Investissement historique de la banque mondiale pour l’eau et le climat au Tchad

Le Tchad bénéficie d’un soutien majeur pour faire face aux défis liés à l’eau et au changement climatique. La Banque mondiale a en effet alloué un financement record de 160 millions de dollars afin d’améliorer l’accès à cette ressource vitale et de renforcer la résilience des populations les plus vulnérables du pays. Ce projet d’envergure touche directement un million de Tchadiens, dont plus de la moitié sont des femmes.

Projet d'investissement de la Banque mondiale au Tchad pour l'eau et la résilience climatique

Un projet stratégique pour la sécurité hydrique et la stabilité

Ce financement s’inscrit dans le cadre du Projet d’appui à la sécurité de l’eau et à la résilience au Tchad (PASER), une initiative ambitieuse visant à répondre aux besoins urgents des communautés exposées aux chocs climatiques. L’objectif principal est d’accroître l’accès à des infrastructures et services durables, capables de résister aux aléas climatiques comme les sécheresses, les inondations ou encore la dégradation des sols. Le projet cible particulièrement les provinces les plus fragilisées, où les tensions autour des ressources naturelles sont exacerbées par les crises environnementales et humanitaires.

Selon les responsables de la Banque mondiale, cette opération représente bien plus qu’un simple investissement : elle contribue activement à la stabilité sociale et à la prévention des conflits. Farouk Mollah Banna, représentant résident de l’institution au Tchad, souligne que « dans un contexte où la pression sur les ressources en eau et les terres agricoles alimente les rivalités entre communautés, ce projet redonne espoir aux populations et restaure leur confiance en l’avenir ».

Un financement adapté aux défis humanitaires et climatiques

Sur les 160 millions de dollars alloués, 80 millions proviennent de la Fenêtre pour les communautés hôtes et les réfugiés (WHR). Cette enveloppe est spécifiquement dédiée aux zones accueillant des populations déplacées, en particulier les provinces de l’est du Tchad, où plus de 1,3 million de réfugiés soudanais ont trouvé refuge. Le projet vise à améliorer durablement leur accès à l’eau potable et à créer des conditions propices à l’intégration et à la cohabitation pacifique.

Le PASER s’aligne sur les priorités définies par le gouvernement tchadien dans son Plan national de développement (Chad Connexion 2030 – Programme 15).

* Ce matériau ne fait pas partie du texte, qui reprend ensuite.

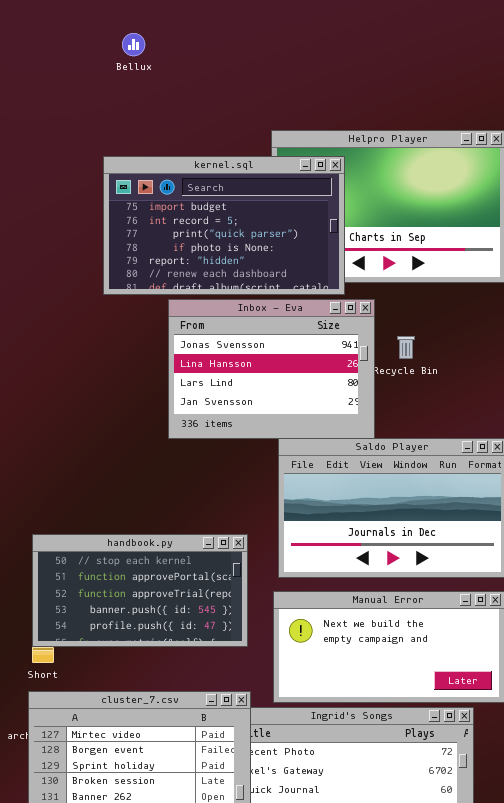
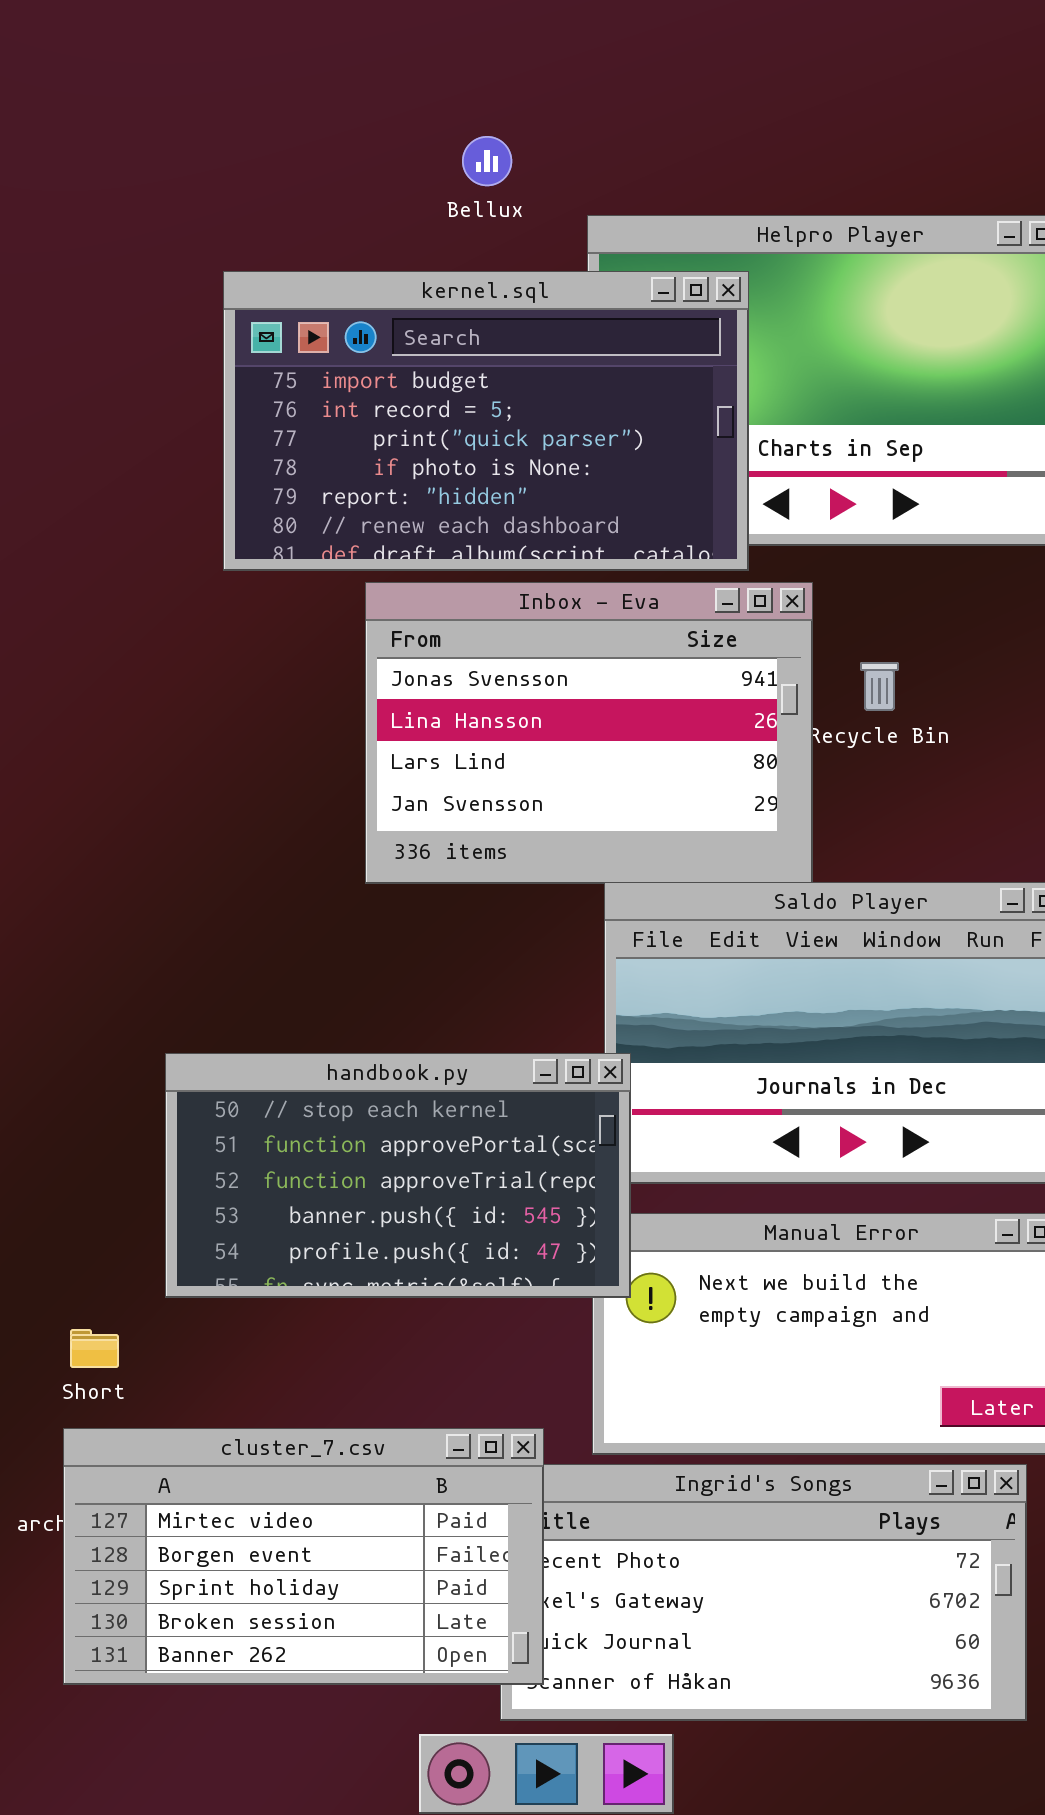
Bellux: [122,33,145,56] -> [462,136,512,186], moved
handbook.py: [32,534,248,647] -> [165,1053,631,1298], moved

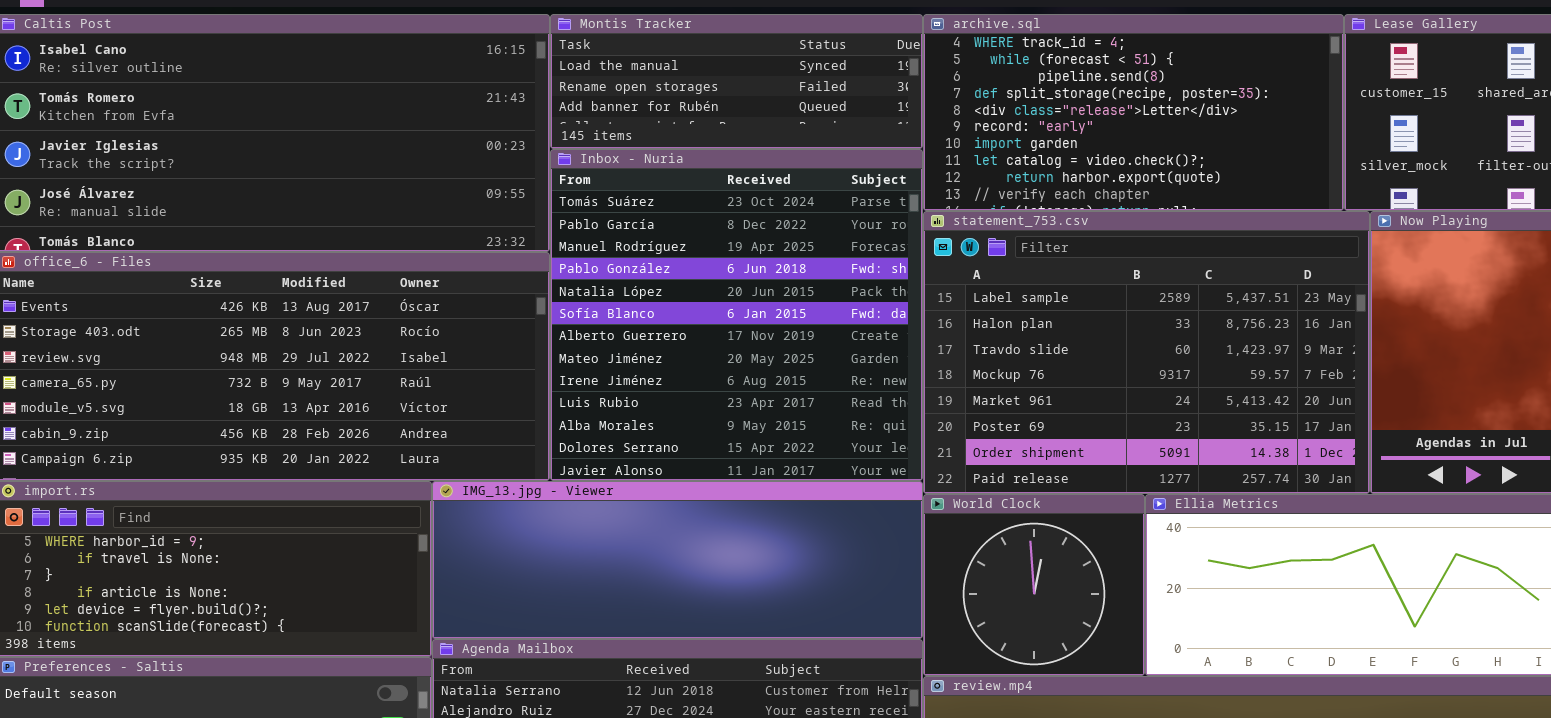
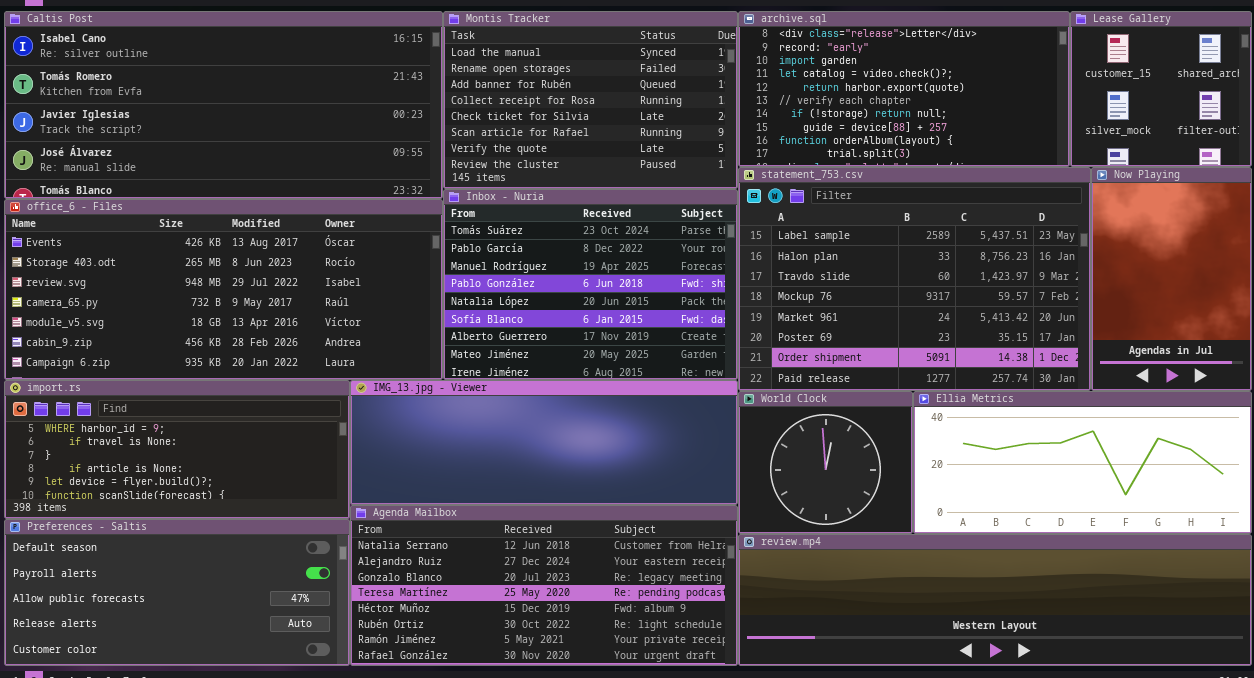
Montis Tracker: [550,14,923,149] -> [443,11,738,189], resized
archive.sql: [923,14,1344,211] -> [738,11,1070,167], scrolled down 4 rows
Inbox - Nuria: [550,149,923,481] -> [443,189,738,380], resized

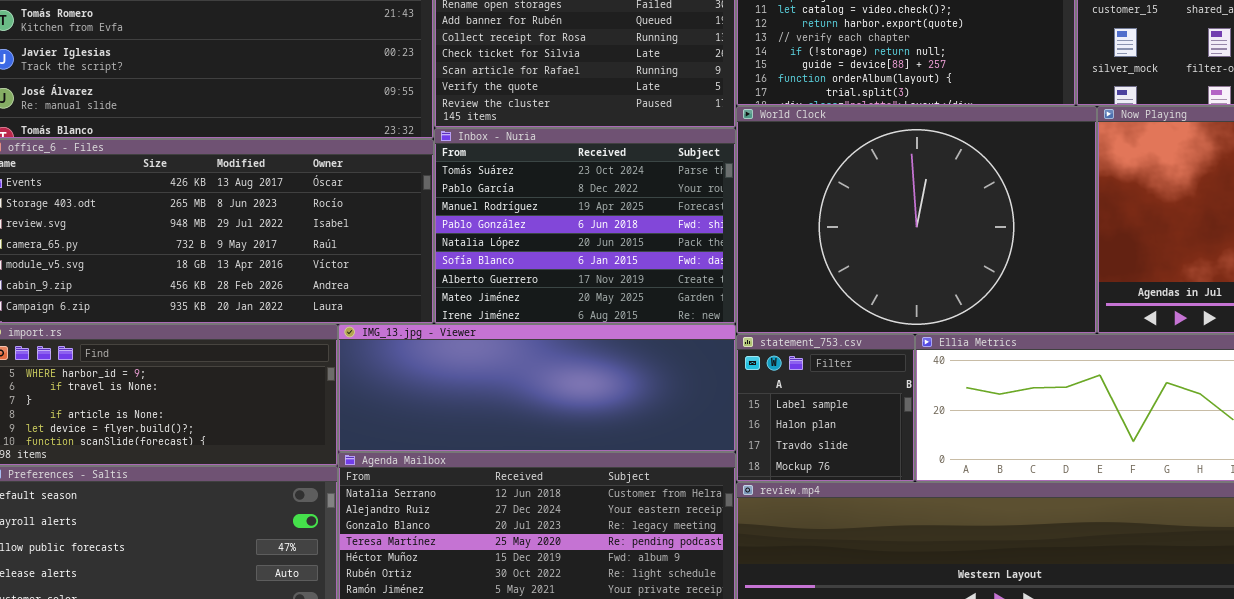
statement_753.csv: [738,167,1091,391] -> [736,334,915,482], moved, resized
World Clock: [738,391,913,534] -> [736,106,1097,334], moved, resized

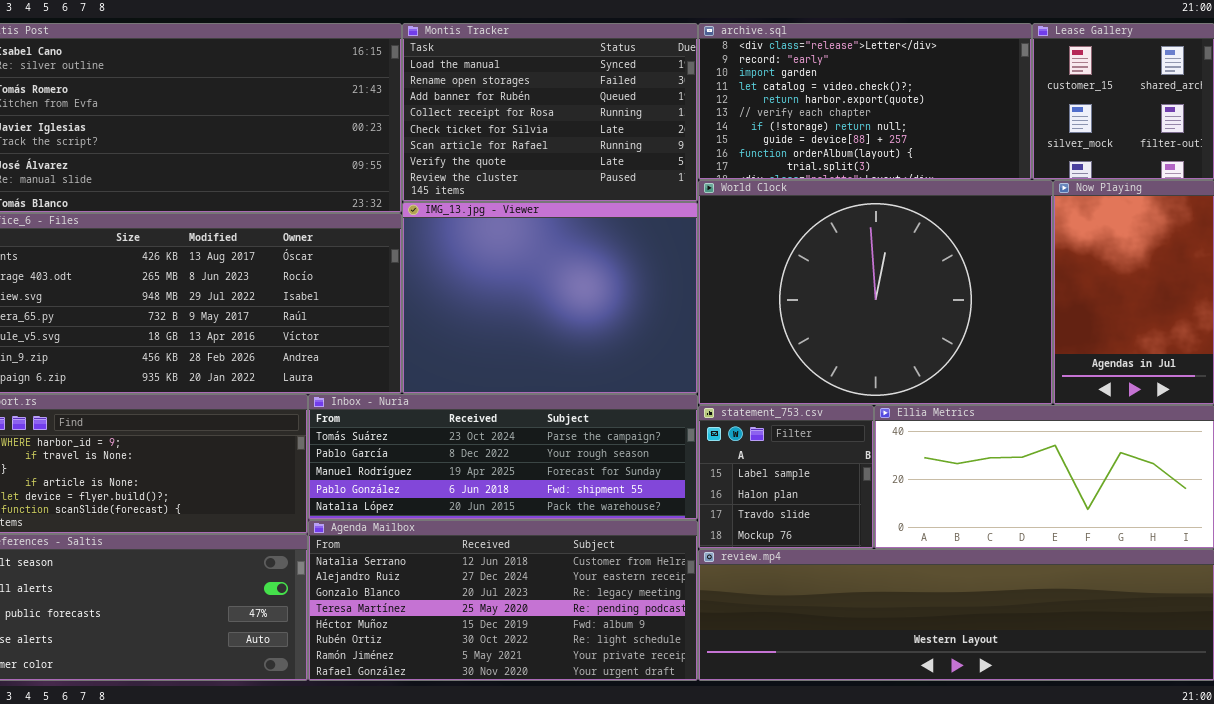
Inbox - Nuria: [434,128,736,324] -> [308,394,698,520], moved, resized
IMG_13.jpg - Viewer: [338,324,736,452] -> [402,202,698,394], moved, resized

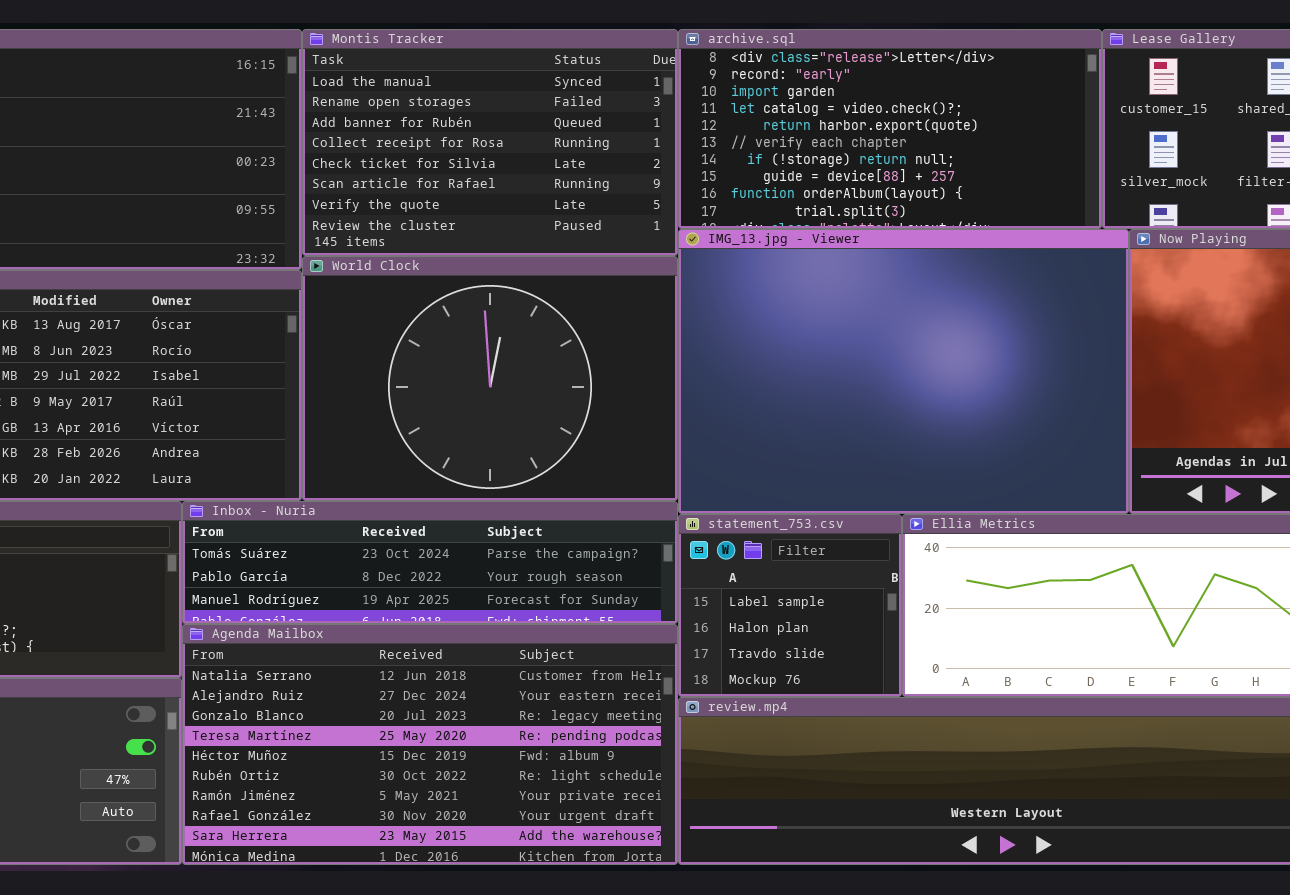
World Clock: [698,180,1053,405] -> [302,256,678,501], moved, resized
IMG_13.jpg - Viewer: [402,202,698,394] -> [678,229,1129,514], moved, resized
Inbox - Nuria: [308,394,698,520] -> [182,501,678,624], resized
Agenda Mailbox: [308,520,698,681] -> [182,624,678,865], resized

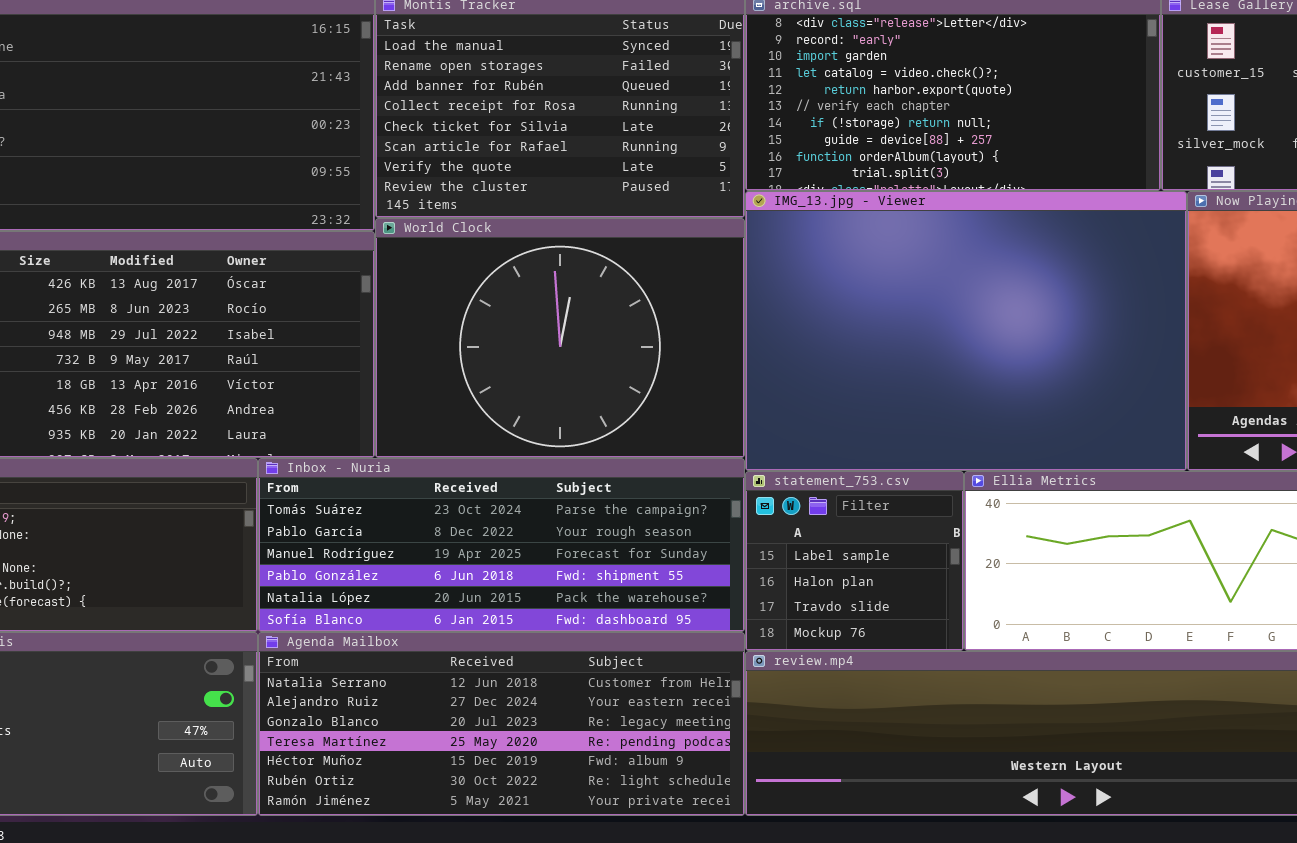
Inbox - Nuria: [182,501,678,624] -> [258,458,745,632], resized
Agenda Mailbox: [182,624,678,865] -> [258,632,745,816], resized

Ce plan marque une transition stratégique : passer d’une logique d’assistance d’urgence à une approche intégrée, axée sur le développement local et la résilience. « Ce projet illustre parfaitement comment les investissements de développement peuvent devenir des leviers de paix et de prévention dans les contextes les plus fragiles », explique Hawa Cissé Wagué, directrice de division par intérim de la Banque mondiale pour le Tchad.

Des impacts concrets pour les populations les plus exposées

Les retombées de ce projet seront multiples et toucheront directement les populations les plus vulnérables. Grâce à des infrastructures adaptées et à des programmes de renforcement des capacités locales, les communautés pourront mieux gérer leurs ressources et s’adapter aux changements climatiques. Parmi les bénéficiaires, plus de 50 % sont issus des communautés hôtes et réfugiées, avec une attention particulière portée aux femmes, représentant 50,6 % des bénéficiaires.

Les provinces concernées incluent non seulement les zones frontalières accueillant des réfugiés, mais aussi la capitale, N’Djamena, ainsi que d’autres localités particulièrement exposées aux risques climatiques. L’ambition est claire : offrir à un million de Tchadiens des conditions de vie plus sûres et plus dignes, tout en jetant les bases d’un avenir plus stable et résilient.